With the demonstration of general unit selection synthesis in English in Rob Donovan's PhD work [donovan95], and ATR's CHATR system ([campbell96] and [hunt96]), by the end of the 90's, unit selection had become a hot topic in speech synthesis research. However, despite examples of it working excellently, generalized unit selection is known for producing very bad quality synthesis from time to time. As the optimial search and selection agorithms used are not 100% reliable, both high and low quality synthesis is produced -- and many diffilculties still exists in turning general corpora into high-quality synthesizers as of this writing.

Into the 2000s a new statistical method of speech synthesis has come to the forefront. Again pioneered by work on Japan. Prof Keiichi Tokuda's HTS System (from Nagoya Institute of Technology) showed that building generative models of speech, rather than selecting unit instances can generate reliable high quality speech. Its prominance came to the fore front at the first Blizzard Challange in 2005 which showed that HTS output was reliably understoof by listeners. HTS, and so-called HMM synthesis seems to do well on smaller amounts of data, and when then the data is less reliably recorded which offers a significant advantage over the requirement of very large carefully labelled corpora that seem to be required for unit selection work.
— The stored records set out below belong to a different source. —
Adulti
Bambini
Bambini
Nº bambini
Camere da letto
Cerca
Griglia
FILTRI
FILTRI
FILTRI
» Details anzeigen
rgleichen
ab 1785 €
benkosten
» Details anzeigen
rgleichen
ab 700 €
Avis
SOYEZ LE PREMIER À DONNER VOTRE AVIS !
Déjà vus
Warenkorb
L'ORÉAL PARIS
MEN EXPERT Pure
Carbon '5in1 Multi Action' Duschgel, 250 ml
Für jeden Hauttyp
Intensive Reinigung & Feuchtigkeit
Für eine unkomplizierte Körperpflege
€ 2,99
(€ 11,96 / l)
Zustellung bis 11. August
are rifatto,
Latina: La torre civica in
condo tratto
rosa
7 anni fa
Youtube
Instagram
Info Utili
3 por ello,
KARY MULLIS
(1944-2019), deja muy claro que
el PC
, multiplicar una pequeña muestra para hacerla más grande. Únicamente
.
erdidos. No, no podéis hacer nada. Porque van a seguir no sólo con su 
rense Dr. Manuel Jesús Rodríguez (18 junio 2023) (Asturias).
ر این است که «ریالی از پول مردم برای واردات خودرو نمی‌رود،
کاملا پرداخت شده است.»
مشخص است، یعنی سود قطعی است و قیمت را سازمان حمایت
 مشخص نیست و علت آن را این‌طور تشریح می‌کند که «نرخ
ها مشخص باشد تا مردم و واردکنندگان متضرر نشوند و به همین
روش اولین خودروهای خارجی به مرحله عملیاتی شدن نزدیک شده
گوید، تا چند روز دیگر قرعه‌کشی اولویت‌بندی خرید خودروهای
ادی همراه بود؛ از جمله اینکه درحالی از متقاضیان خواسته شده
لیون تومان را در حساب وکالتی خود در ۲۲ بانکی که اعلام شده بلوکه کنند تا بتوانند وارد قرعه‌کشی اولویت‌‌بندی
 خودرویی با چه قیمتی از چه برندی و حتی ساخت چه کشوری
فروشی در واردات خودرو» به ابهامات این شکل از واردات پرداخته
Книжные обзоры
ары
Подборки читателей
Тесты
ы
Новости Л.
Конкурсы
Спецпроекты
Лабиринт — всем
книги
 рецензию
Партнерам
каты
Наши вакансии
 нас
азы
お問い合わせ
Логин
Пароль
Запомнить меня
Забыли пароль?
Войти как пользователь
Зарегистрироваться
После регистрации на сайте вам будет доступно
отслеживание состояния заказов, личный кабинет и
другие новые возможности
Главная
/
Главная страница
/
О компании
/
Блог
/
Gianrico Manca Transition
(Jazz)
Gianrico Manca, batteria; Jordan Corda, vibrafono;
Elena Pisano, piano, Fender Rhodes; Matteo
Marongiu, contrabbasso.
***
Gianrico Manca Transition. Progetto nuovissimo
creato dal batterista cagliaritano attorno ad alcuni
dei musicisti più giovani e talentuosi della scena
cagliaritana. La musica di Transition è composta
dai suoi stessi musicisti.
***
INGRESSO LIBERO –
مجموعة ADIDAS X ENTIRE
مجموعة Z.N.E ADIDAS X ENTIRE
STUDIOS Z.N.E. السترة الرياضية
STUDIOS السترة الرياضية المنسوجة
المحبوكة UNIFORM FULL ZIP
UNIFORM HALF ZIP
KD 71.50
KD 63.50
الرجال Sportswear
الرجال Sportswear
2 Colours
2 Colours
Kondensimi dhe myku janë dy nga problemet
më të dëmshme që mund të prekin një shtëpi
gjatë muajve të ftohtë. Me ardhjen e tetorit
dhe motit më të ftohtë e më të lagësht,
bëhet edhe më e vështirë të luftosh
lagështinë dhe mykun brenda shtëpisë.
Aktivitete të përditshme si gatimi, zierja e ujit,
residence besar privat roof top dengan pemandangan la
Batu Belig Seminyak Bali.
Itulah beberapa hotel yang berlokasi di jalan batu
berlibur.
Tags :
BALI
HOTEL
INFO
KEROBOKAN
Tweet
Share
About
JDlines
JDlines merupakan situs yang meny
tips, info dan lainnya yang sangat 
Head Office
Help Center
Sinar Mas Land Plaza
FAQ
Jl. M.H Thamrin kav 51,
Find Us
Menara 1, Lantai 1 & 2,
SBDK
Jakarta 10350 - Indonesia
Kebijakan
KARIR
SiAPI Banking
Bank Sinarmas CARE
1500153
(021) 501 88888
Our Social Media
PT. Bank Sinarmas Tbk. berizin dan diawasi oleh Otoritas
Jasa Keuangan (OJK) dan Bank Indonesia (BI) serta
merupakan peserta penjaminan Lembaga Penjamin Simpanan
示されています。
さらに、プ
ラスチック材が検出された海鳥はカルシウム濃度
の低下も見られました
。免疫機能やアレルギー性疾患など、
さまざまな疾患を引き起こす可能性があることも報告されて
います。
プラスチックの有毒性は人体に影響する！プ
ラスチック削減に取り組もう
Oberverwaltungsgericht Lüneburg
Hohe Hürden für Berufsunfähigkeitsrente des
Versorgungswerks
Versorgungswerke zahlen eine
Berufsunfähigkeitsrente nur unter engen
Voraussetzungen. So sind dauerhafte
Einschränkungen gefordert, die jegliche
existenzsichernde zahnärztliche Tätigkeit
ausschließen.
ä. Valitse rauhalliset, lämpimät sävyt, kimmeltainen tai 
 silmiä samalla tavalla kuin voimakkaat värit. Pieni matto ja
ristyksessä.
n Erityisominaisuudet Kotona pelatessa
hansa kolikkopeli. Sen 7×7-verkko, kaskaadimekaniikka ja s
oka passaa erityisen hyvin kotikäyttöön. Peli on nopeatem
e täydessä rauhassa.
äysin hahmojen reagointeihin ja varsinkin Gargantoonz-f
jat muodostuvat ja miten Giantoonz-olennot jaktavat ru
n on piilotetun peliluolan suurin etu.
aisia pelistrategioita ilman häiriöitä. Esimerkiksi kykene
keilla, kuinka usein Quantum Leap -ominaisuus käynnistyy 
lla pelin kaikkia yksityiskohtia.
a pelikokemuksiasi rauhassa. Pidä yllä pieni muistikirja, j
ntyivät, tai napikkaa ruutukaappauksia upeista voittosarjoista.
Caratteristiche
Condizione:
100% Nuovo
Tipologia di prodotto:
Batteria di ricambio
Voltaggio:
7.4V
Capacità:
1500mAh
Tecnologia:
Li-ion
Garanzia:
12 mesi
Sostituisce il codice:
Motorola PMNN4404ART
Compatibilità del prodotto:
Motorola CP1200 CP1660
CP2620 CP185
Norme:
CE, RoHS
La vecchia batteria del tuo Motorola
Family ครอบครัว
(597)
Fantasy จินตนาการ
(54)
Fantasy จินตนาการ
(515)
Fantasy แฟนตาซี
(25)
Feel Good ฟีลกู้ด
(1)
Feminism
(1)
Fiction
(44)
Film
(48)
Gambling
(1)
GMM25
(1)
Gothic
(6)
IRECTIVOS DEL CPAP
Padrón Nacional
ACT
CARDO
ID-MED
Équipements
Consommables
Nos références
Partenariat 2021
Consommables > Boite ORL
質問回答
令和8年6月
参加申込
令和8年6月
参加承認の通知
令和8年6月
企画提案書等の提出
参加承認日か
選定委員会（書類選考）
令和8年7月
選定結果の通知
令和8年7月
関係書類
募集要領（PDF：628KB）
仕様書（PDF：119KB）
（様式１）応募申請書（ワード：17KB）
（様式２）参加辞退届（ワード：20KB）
We include detailed walkthroughs form CMU's CLUSTERGEN statistical parametric synthesizer which is tightly coupled with this Festvox voice building toolkit, though HTS continues to benefit from the Festival systems (and much of what is in this document).

Of course, the development of speech synthesis is not isolated from other developments in speech technology. Speech recognition, which has also benefited from the reduction in cost of computational power and increased availability of general computing into the populace, informs a the work on speech synthesis, and vice versa. There are now many more people who have the computational resouces and interest in running speech applications, and this ability to run such applications puts the demand on the technology to deliver both working recognition and acceptable quality speech synthesis.

The availability of free and semi-free synthesis systems, such as the Festival Speech Synthesis System and the MBROLA project, makes the cost of entering the field of speech synthesis much lower, and many more groups have now joined in the development.

However, although we are now at the stage were talking computers are with us, there is still a great deal of work to be done. We can now build synthesizers of (probably) any language that can produce reconizable speech, with a sufficient amount of work; but if we are to use speech to receive information as easily when we're talking with computers as we do in everyday conversation, synthesized speech must be natural, controllable and efficient (both in rendering and in the building of new voices).